February 2, 2004 - Dr. David A. Kay ignited a political conflagration when his public declaration that Saddam Hussein’s regime, threatened with war, had neither stockpiles of unconventional weapons nor any viable program to produce them. That announcement contrasted starkly with the detailed case for war put to the United Nations Security Council by Secretary of State Colin Powell just a year ago. It came as a counter-point to Paul O’Neill’s revelation that the orders to prepare for an invasion of Iraq were given the Defense Department as early as the first week after President Bush took office. It came as a massive embarrassment to an administration that had parried questions about the missing Iraqi weapons of mass destruction by forecasting a Kay report that would vindicate the administrations claims.
As the political fallout from his announcement became clear Kay tried to soften the impact of his words. None of the CIA analysts to whom he spoke ever suggested that attempts had been made by the administration to skew the intelligence upon which it based its justification for war, he said, persistent accounts of Vice-President Cheney’s visits to Langley notwithstanding. That the administration got it wrong was a result of an intelligence failure and the when the administration acted on the faulty intelligence it received it acted responsibly if mistakenly. He called for an independent investigation to determine how that could occur.

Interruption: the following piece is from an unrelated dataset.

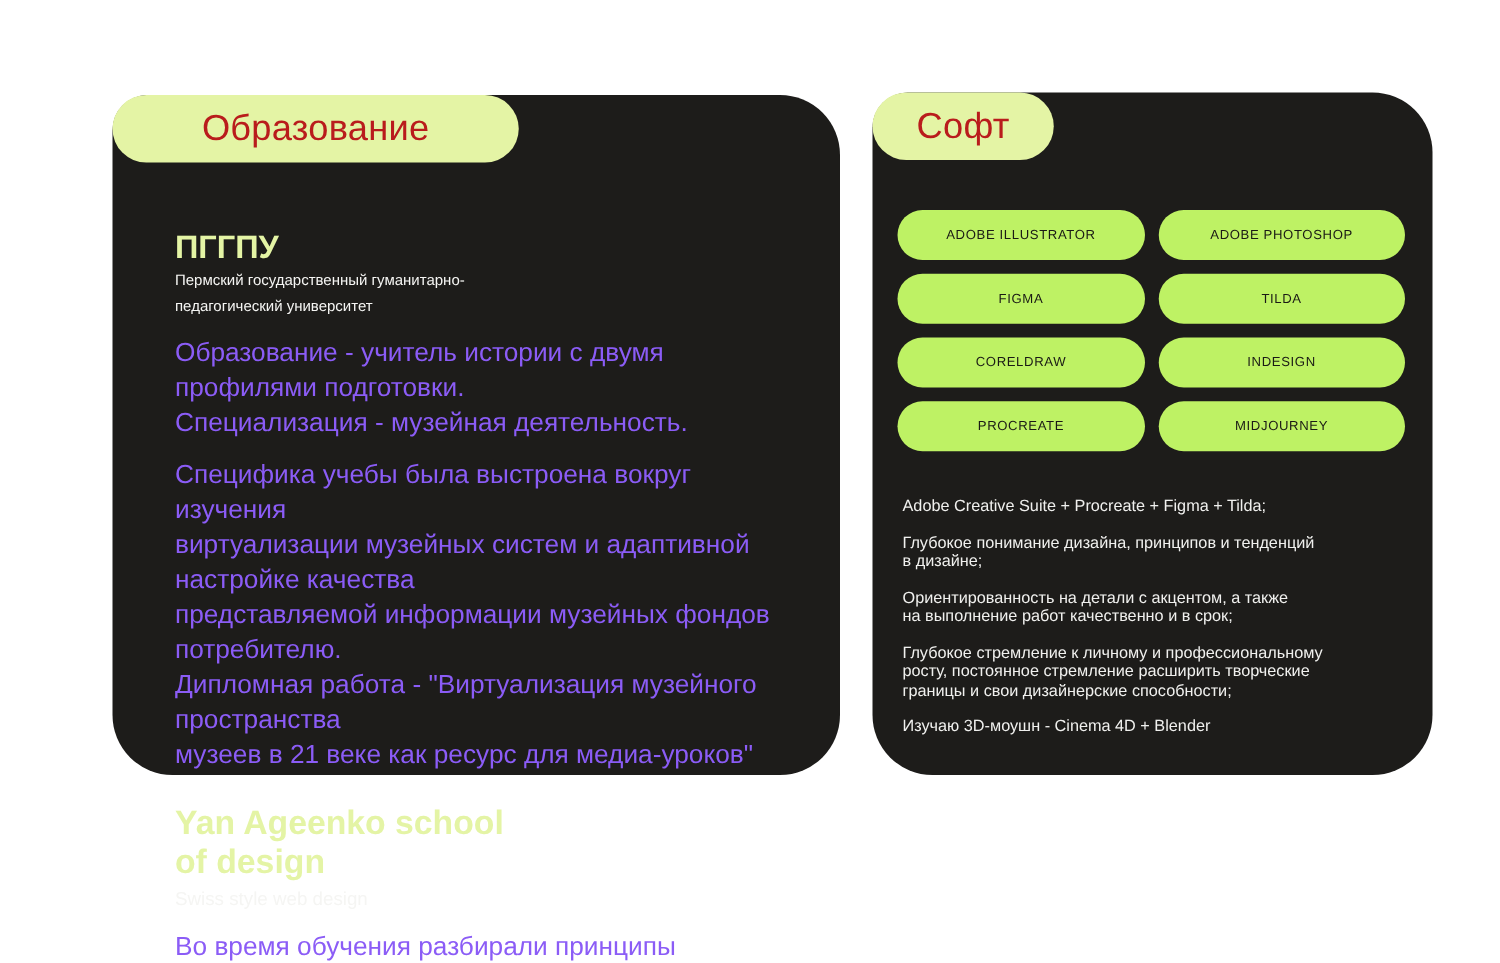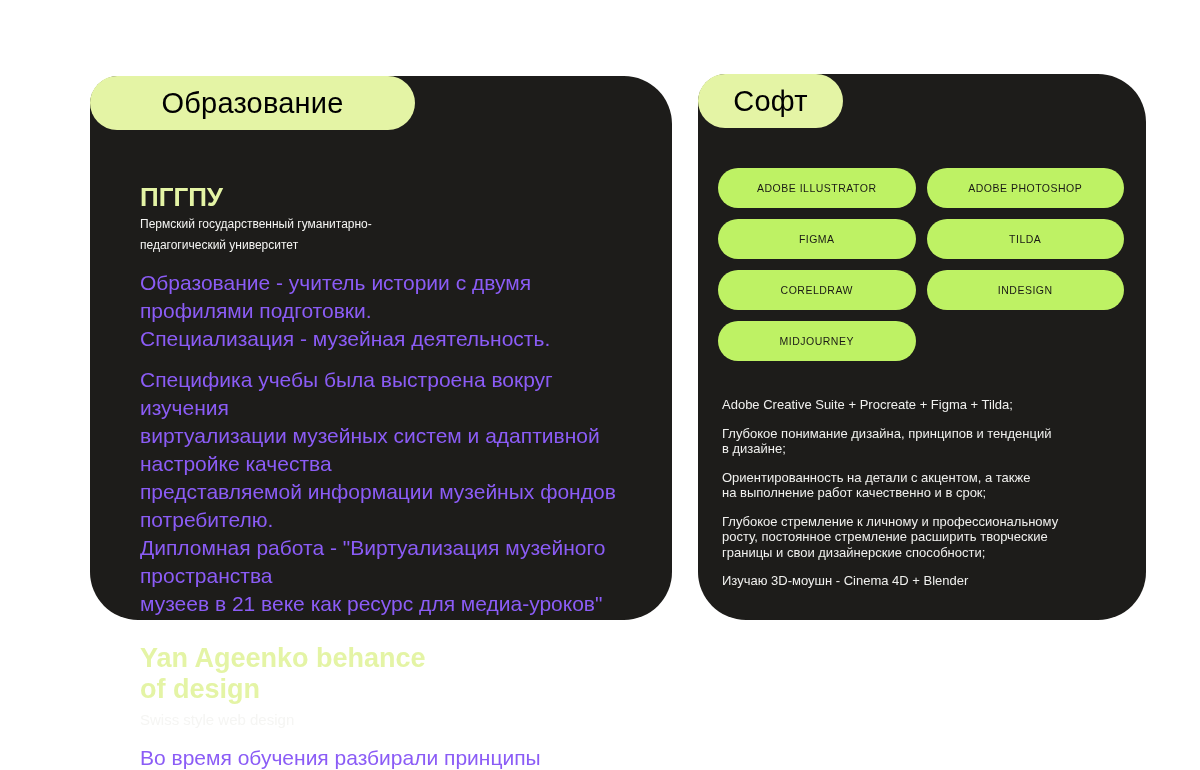"Образование" .card-pill { color: #000000 -> #b91c1c }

Last fall, when the Administration tried to explain how the Nigerien Yellow-Cake reference crept into last year’s State of the Union address when it was revealed that the allegation was based on a clumsy forgery, the CIA’s George Tenet was chosen to fall on his sword even though it was a CIA warning that had kept the reference out of an earlier speech. Six months later it is the CIA’s George Tenet who is being fitted out again for the role as the administration’s scapegoat. The administration line is that President Bush relied on the same intelligence estimates that had been presented to his predecessor produced by George Tenet, a holdover Clinton appointee.
There is a significant problem with that justification. Speaking in Cairo on February 24th 2001, after the Defense Department had been ordered to prepare the invasion of Iraq, Secretary of State Powell said of Saddam Hussein, “He has not developed any significant capability with respect to weapons of mass destruction. He is unable to project conventional power against his neighbors.” Secretary Powell’s clear and unequivocal statement was clearly based on the intelligence estimates flowing from the intelligence community just a month after George Bush became President. Dr. Kay’s report to the nation shows that in February 2001 Secretary Powell got it exactly right. How then, a year later did he get it, in Dr. Kay’s words, so awfully wrong?
If George Tenet is playing the role of scapegoat, Colin Powell was chosen by the administration to play the Judas Goat, sent to the Security Council to lead the international community to the entrance of the slaughter-house of war. This time all the sheep did not fall in line. Only America’s client states followed the Judas Goat – who had it so awfully wrong.